We place the query in a non-blocking manner:

query  = athena.query(
    """
    select round(longitude, 3) as lon, count(*) as count
    from trajectories.baseline
    where agent = 4
    group by round(longitude, 3)
    order by count(*) desc
    """
)

Minerva will automatically wrap query() in an UNLOAD statement so that the data is unloaded to S3 in the parquet format. As a prerequisite for this, all columns must have names, which is why round(longitude, 3) is designated lon and count(*) is count.

(If you don't want to retrieve any results, such as a CREATE TABLE statement, then use execute() to commence a non-blocking query and use finish() to block to completion.)

When we're reading to block until the results are ready and retrieve the results, we do:

data   = query.results()

This is blocking, so the code will wait here (checking with AWS every 5 seconds) until the results are ready. Then, the results are downloaded to /tmp/ and lazily interpreted as parquet files in the form of a pyarrow.dataset.dataset.

We can sample the results easily without overloading memory:

pp.pprint(data.head(10))

And we also get useful statistics on the query:

print(query.runtime)
print(query.cost)

DO NOT END YOUR STATEMENTS WITH A SEMICOLON

ONLY ONE STATEMENT PER QUERY ALLOWED

Redshift

Please follow along at examples/redshift_basic_query.py.

The only difference from Athena is the creation of the Redshift handle:

red   = m.redshift("s3://haystac-te-athena/",
                   db        = "train",
                   workgroup = "phase1-trial2")

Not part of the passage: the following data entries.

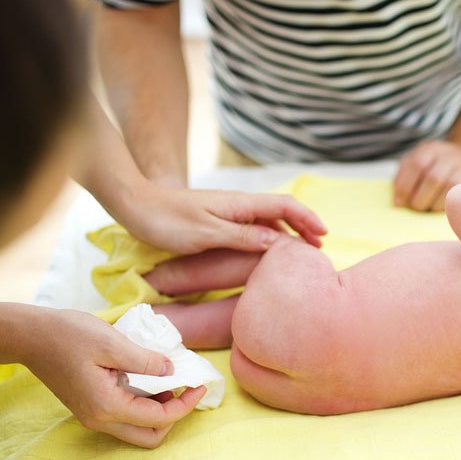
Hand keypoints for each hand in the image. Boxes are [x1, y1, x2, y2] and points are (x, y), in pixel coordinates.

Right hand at [20, 308, 204, 447]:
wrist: (29, 336)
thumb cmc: (67, 334)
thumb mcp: (112, 342)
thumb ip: (146, 360)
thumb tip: (172, 370)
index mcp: (108, 407)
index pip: (160, 419)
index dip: (186, 404)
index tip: (200, 384)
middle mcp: (100, 420)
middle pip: (150, 437)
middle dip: (174, 416)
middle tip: (183, 388)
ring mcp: (92, 417)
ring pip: (137, 430)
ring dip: (158, 411)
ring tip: (166, 380)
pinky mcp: (89, 409)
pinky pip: (124, 418)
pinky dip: (142, 405)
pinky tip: (146, 380)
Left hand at [121, 180, 326, 254]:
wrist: (136, 205)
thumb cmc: (167, 221)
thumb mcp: (206, 234)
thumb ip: (243, 237)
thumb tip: (278, 241)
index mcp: (240, 204)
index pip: (285, 205)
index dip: (307, 218)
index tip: (324, 235)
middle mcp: (238, 205)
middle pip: (281, 212)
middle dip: (303, 227)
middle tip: (319, 249)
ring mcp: (228, 212)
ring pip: (267, 220)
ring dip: (287, 234)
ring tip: (299, 255)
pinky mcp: (218, 220)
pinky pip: (252, 227)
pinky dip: (267, 238)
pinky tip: (266, 253)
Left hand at [393, 140, 460, 211]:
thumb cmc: (436, 165)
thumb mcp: (417, 161)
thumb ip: (403, 178)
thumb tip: (398, 202)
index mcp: (430, 149)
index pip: (416, 164)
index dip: (405, 186)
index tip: (399, 203)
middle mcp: (449, 155)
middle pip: (434, 179)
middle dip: (420, 199)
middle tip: (416, 208)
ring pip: (450, 189)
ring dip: (436, 205)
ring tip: (430, 208)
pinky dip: (452, 206)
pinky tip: (444, 209)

In this case, we're connecting to the train DB and the access to the workgroup and DB is handled through our IAM role. Permission has to be initially granted by running (in the Redshift web console):

grant USAGE ON schema public to "IAM:<my_iam_user>"

S3

import minerva

m = minerva.Minerva("hay")
objs = m.s3.ls("s3://haystac-pmo-athena/")
print(list(objs))

See minerva/s3.py for a full list of supported methods.

EC2

Follow along with examples/simple_instance.py

Cluster

Dask

Helpers

I wrote a Timing module to help with timing various functions:

with Timing("my cool test"):
    long_function()

# Prints the following
# 
# my cool test:
# => 32.45

Basic Usage

Build

To build the project, run the following commands. (Requires poetry installed):

poetry install
poetry build

TODO

parallelize the downloading of files